* [TASK ITEM]: Please copy the data shown below, word for word.

Source records:
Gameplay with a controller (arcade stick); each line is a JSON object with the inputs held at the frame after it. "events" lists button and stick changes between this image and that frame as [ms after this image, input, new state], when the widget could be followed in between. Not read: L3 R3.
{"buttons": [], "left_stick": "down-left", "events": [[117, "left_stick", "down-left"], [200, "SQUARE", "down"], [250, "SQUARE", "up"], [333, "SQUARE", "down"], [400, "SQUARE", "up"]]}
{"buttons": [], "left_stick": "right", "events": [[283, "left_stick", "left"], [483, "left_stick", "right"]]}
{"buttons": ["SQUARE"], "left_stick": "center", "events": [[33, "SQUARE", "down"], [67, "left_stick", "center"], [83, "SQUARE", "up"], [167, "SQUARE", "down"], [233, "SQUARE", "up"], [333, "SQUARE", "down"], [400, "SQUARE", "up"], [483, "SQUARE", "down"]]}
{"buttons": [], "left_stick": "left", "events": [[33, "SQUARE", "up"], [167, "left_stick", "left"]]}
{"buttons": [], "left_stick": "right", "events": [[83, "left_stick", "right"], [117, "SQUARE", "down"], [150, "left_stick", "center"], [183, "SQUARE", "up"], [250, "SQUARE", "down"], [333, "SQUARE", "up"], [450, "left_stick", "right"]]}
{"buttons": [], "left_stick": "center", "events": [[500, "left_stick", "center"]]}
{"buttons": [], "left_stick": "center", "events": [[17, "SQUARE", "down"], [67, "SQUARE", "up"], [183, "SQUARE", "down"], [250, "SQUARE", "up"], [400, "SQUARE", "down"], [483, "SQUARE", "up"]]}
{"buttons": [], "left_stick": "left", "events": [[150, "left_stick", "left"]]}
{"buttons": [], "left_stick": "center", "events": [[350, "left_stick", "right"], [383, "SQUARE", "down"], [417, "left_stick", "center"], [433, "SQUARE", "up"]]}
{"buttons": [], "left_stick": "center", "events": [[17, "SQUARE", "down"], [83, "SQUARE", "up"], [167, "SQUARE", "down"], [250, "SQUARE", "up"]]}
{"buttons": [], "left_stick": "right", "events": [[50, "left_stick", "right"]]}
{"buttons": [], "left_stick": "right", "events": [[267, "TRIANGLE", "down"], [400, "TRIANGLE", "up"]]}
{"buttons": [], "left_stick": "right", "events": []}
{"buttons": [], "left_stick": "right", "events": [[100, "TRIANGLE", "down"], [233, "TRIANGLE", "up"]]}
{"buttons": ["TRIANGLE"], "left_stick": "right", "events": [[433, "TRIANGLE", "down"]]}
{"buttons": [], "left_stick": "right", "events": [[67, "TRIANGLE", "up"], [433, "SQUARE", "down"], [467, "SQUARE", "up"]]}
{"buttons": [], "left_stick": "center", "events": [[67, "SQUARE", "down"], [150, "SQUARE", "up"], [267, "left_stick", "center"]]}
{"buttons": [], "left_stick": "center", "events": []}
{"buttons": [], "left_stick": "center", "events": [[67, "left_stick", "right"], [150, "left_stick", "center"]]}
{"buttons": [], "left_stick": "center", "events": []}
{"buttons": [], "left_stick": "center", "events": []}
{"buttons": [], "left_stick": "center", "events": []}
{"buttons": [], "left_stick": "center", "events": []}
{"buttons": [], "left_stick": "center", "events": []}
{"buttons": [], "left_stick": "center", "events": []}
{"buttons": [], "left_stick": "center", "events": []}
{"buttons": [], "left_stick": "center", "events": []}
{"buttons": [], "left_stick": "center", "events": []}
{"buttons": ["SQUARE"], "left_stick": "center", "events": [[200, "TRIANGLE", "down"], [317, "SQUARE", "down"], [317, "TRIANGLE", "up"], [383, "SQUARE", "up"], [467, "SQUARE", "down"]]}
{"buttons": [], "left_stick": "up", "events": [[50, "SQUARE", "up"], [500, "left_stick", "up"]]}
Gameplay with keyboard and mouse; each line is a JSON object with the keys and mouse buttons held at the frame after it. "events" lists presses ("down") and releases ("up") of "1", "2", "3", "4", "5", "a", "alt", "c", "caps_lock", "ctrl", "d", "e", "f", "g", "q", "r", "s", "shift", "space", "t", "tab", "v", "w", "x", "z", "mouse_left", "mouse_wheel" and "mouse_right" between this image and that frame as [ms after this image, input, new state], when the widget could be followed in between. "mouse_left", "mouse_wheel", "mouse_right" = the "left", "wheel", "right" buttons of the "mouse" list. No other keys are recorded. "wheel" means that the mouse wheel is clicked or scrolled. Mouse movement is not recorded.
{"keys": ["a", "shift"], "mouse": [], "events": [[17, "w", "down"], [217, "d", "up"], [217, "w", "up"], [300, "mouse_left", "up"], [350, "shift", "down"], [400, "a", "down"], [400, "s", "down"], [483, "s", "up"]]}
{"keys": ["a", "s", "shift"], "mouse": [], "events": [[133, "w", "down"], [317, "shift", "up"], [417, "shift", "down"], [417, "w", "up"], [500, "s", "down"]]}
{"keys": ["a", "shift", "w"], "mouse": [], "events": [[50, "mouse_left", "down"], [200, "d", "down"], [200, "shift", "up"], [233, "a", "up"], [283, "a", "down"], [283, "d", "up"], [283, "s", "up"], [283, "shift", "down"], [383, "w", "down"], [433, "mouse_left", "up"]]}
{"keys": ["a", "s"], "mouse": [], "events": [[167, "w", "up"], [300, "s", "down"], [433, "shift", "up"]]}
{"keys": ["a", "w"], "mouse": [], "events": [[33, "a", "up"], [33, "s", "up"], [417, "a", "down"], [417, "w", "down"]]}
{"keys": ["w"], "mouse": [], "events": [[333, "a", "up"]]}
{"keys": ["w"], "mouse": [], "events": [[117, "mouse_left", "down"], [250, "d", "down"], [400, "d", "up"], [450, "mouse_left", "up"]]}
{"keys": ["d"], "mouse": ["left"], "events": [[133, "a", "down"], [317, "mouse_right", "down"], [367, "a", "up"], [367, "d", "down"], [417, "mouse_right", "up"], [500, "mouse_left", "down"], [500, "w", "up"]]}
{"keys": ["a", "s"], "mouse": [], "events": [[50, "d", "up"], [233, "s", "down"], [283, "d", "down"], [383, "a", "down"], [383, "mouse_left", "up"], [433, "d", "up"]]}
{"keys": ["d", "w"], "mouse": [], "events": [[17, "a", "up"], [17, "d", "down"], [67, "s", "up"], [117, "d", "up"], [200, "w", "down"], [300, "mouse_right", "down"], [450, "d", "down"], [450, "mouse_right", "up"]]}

* [RESULT OF THE EXERCISE]:
Gameplay with a controller (arcade stick); each line is a JSON object with the inputs held at the frame after it. "events" lists button and stick changes between this image and that frame as [ms after this image, input, new state], when the widget could be followed in between. Not read: L3 R3.
{"buttons": [], "left_stick": "down-left", "events": [[117, "left_stick", "down-left"], [200, "SQUARE", "down"], [250, "SQUARE", "up"], [333, "SQUARE", "down"], [400, "SQUARE", "up"]]}
{"buttons": [], "left_stick": "right", "events": [[283, "left_stick", "left"], [483, "left_stick", "right"]]}
{"buttons": ["SQUARE"], "left_stick": "center", "events": [[33, "SQUARE", "down"], [67, "left_stick", "center"], [83, "SQUARE", "up"], [167, "SQUARE", "down"], [233, "SQUARE", "up"], [333, "SQUARE", "down"], [400, "SQUARE", "up"], [483, "SQUARE", "down"]]}
{"buttons": [], "left_stick": "left", "events": [[33, "SQUARE", "up"], [167, "left_stick", "left"]]}
{"buttons": [], "left_stick": "right", "events": [[83, "left_stick", "right"], [117, "SQUARE", "down"], [150, "left_stick", "center"], [183, "SQUARE", "up"], [250, "SQUARE", "down"], [333, "SQUARE", "up"], [450, "left_stick", "right"]]}
{"buttons": [], "left_stick": "center", "events": [[500, "left_stick", "center"]]}
{"buttons": [], "left_stick": "center", "events": [[17, "SQUARE", "down"], [67, "SQUARE", "up"], [183, "SQUARE", "down"], [250, "SQUARE", "up"], [400, "SQUARE", "down"], [483, "SQUARE", "up"]]}
{"buttons": [], "left_stick": "left", "events": [[150, "left_stick", "left"]]}
{"buttons": [], "left_stick": "center", "events": [[350, "left_stick", "right"], [383, "SQUARE", "down"], [417, "left_stick", "center"], [433, "SQUARE", "up"]]}
{"buttons": [], "left_stick": "center", "events": [[17, "SQUARE", "down"], [83, "SQUARE", "up"], [167, "SQUARE", "down"], [250, "SQUARE", "up"]]}
{"buttons": [], "left_stick": "right", "events": [[50, "left_stick", "right"]]}
{"buttons": [], "left_stick": "right", "events": [[267, "TRIANGLE", "down"], [400, "TRIANGLE", "up"]]}
{"buttons": [], "left_stick": "right", "events": []}
{"buttons": [], "left_stick": "right", "events": [[100, "TRIANGLE", "down"], [233, "TRIANGLE", "up"]]}
{"buttons": ["TRIANGLE"], "left_stick": "right", "events": [[433, "TRIANGLE", "down"]]}
{"buttons": [], "left_stick": "right", "events": [[67, "TRIANGLE", "up"], [433, "SQUARE", "down"], [467, "SQUARE", "up"]]}
{"buttons": [], "left_stick": "center", "events": [[67, "SQUARE", "down"], [150, "SQUARE", "up"], [267, "left_stick", "center"]]}
{"buttons": [], "left_stick": "center", "events": []}
{"buttons": [], "left_stick": "center", "events": [[67, "left_stick", "right"], [150, "left_stick", "center"]]}
{"buttons": [], "left_stick": "center", "events": []}
{"buttons": [], "left_stick": "center", "events": []}
{"buttons": [], "left_stick": "center", "events": []}
{"buttons": [], "left_stick": "center", "events": []}
{"buttons": [], "left_stick": "center", "events": []}
{"buttons": [], "left_stick": "center", "events": []}
{"buttons": [], "left_stick": "center", "events": []}
{"buttons": [], "left_stick": "center", "events": []}
{"buttons": [], "left_stick": "center", "events": []}
{"buttons": ["SQUARE"], "left_stick": "center", "events": [[200, "TRIANGLE", "down"], [317, "SQUARE", "down"], [317, "TRIANGLE", "up"], [383, "SQUARE", "up"], [467, "SQUARE", "down"]]}
{"buttons": [], "left_stick": "up", "events": [[50, "SQUARE", "up"], [500, "left_stick", "up"]]}
Gameplay with keyboard and mouse; each line is a JSON object with the keys and mouse buttons held at the frame after it. "events" lists presses ("down") and releases ("up") of "1", "2", "3", "4", "5", "a", "alt", "c", "caps_lock", "ctrl", "d", "e", "f", "g", "q", "r", "s", "shift", "space", "t", "tab", "v", "w", "x", "z", "mouse_left", "mouse_wheel" and "mouse_right" between this image and that frame as [ms after this image, input, new state], when the widget could be followed in between. "mouse_left", "mouse_wheel", "mouse_right" = the "left", "wheel", "right" buttons of the "mouse" list. No other keys are recorded. "wheel" means that the mouse wheel is clicked or scrolled. Mouse movement is not recorded.
{"keys": ["a", "shift"], "mouse": [], "events": [[17, "w", "down"], [217, "d", "up"], [217, "w", "up"], [300, "mouse_left", "up"], [350, "shift", "down"], [400, "a", "down"], [400, "s", "down"], [483, "s", "up"]]}
{"keys": ["a", "s", "shift"], "mouse": [], "events": [[133, "w", "down"], [317, "shift", "up"], [417, "shift", "down"], [417, "w", "up"], [500, "s", "down"]]}
{"keys": ["a", "shift", "w"], "mouse": [], "events": [[50, "mouse_left", "down"], [200, "d", "down"], [200, "shift", "up"], [233, "a", "up"], [283, "a", "down"], [283, "d", "up"], [283, "s", "up"], [283, "shift", "down"], [383, "w", "down"], [433, "mouse_left", "up"]]}
{"keys": ["a", "s"], "mouse": [], "events": [[167, "w", "up"], [300, "s", "down"], [433, "shift", "up"]]}
{"keys": ["a", "w"], "mouse": [], "events": [[33, "a", "up"], [33, "s", "up"], [417, "a", "down"], [417, "w", "down"]]}
{"keys": ["w"], "mouse": [], "events": [[333, "a", "up"]]}
{"keys": ["w"], "mouse": [], "events": [[117, "mouse_left", "down"], [250, "d", "down"], [400, "d", "up"], [450, "mouse_left", "up"]]}
{"keys": ["d"], "mouse": ["left"], "events": [[133, "a", "down"], [317, "mouse_right", "down"], [367, "a", "up"], [367, "d", "down"], [417, "mouse_right", "up"], [500, "mouse_left", "down"], [500, "w", "up"]]}
{"keys": ["a", "s"], "mouse": [], "events": [[50, "d", "up"], [233, "s", "down"], [283, "d", "down"], [383, "a", "down"], [383, "mouse_left", "up"], [433, "d", "up"]]}
{"keys": ["d", "w"], "mouse": [], "events": [[17, "a", "up"], [17, "d", "down"], [67, "s", "up"], [117, "d", "up"], [200, "w", "down"], [300, "mouse_right", "down"], [450, "d", "down"], [450, "mouse_right", "up"]]}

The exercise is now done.